▶ **Trecho**:

%%

Mas tão importante quanto a performance do ator é a riqueza da narrativa concebida pelo jovem cineasta: reparem, por exemplo, como Hannes surge literalmente despido no momento em que se dá conta da imagem que projeta aos filhos e percebam como isto reflete perfeitamente o sentimento de que ele se encontra – talvez pela primeira vez - completamente exposto e vulnerável. Da mesma maneira, Rúnarsson não perde a oportunidade de empregar a reforma do barco como uma metáfora da tentativa de Hannes de reconstruir a si mesmo, o que é admirável.
Adotando uma fotografia granulada que torna o universo do sujeito ainda mais triste e opressivo, Vulcão constantemente encanta pela riqueza simbólica de seus quadros, desde aquele que traz Hannes sentado sozinho em um banco de hospital enquanto seus filhos se encontram abraçados a alguns metros do pai até um outro que mostra o aposentado sentado na parte traseira do carro conduzido pelo filho, o que o infantiliza de forma evidente. Contudo, é mesmo na utilização brilhante dos reflexos que o cineasta se destaca – e há dois instantes em particular que já seriam o bastante para garantir nossa profunda admiração pelo diretor: aquele que enfoca Hannes recebendo do filho a notícia sobre a gravidade do estado de Anna enquanto esta é vista num reflexo difuso na porta, quase já como um fantasma, e o outro, absolutamente magnífico, que traz o protagonista visto pelo espelho e sentado no vaso sanitário, acuado e mergulhado num frio tom de azul, enquanto a maior parte do quadro é dominada por sua esposa, que dorme tranquila e banhada numa luz quente e agradável.
Enriquecido também pelo design de produção, que acerta ao cobrir as paredes da casa de Hannes com pinturas que remetem à sua ilha natal, o filme explora também as várias fotografias que trazem Anna e as crianças – retratos que, em certo momento, cercam Hannes e levam o espectador a enxergá-lo como um homem rodeado de memórias que, no entanto, insistem em excluí-lo.
Devastador ao retratar o estado de saúde de Anna, que alterna entre a sedação absoluta e um choro contínuo e sofrido que parece perfurar o coração do marido (e do espectador), Vulcão consegue ainda discutir com sensibilidade um tema tão complexo quanto a eutanásia sem reduzi-lo e sem parecer estar pregando – embora seja impossível acompanhar o sofrimento daquela mulher sem avaliar com cuidado o que faríamos no lugar de Hannes.
Se houver justiça no mundo, este Vulcão certamente deveria figurar - ao lado do iraniano A Separação - entre os indicados a Melhor Filme Estrangeiro no Oscar 2012.
Crítica originalmente publicada como parte da cobertura da Mostra de São Paulo 2011.

%%

▶ **Exercício**: Copie sem nenhuma alteração a parte da crítica do filme Vulcão que vai de "Se houver justiça" a "São Paulo 2011.". Os dados que vêm a seguir não são necessários.

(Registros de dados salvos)
%%

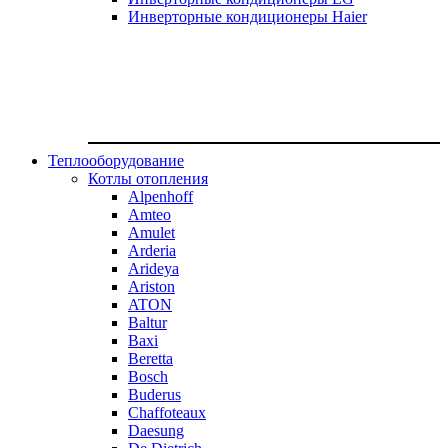
Инверторные кондиционеры Haier
Теплооборудование
Котлы отопления
Alpenhoff
Amteo
Amulet
Arderia
Arideya
Ariston
ATON
Baltur
Baxi
Beretta
Bosch
Buderus
Chaffoteaux
Daesung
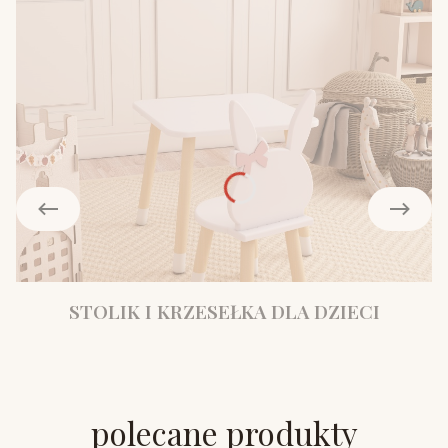
STOLIK I KRZESEŁKA DLA DZIECI
polecane produkty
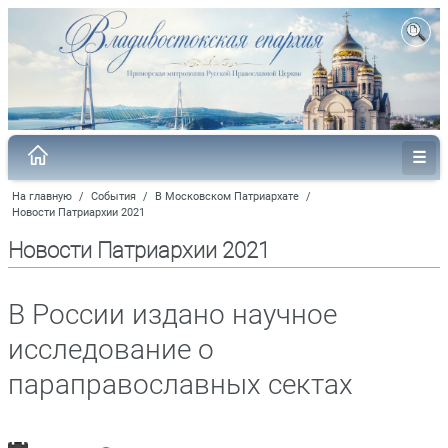
На главную
/
События
/
В Московском Патриархате
/
Новости Патриархии 2021
Новости Патриархии 2021
В России издано научное
исследование о
параправославных сектах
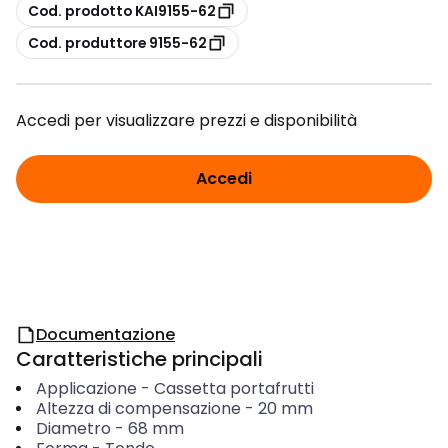
copia
Cod. prodotto KAI9155-62
copia
Cod. produttore 9155-62
Accedi per visualizzare prezzi e disponibilità
Accedi
Documentazione
Caratteristiche principali
Applicazione
-
Cassetta portafrutti
Altezza di compensazione
-
20
mm
Diametro
-
68
mm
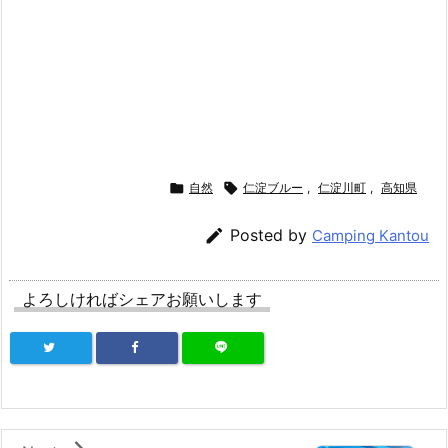

自然

仁淀ブルー
,
仁淀川町
,
高知県

Posted by
Camping Kantou
よろしければシェアお願いします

%%

▶ **Espaço da resposta**:
Se houver justiça no mundo, este Vulcão certamente deveria figurar - ao lado do iraniano A Separação - entre os indicados a Melhor Filme Estrangeiro no Oscar 2012.
Crítica originalmente publicada como parte da cobertura da Mostra de São Paulo 2011.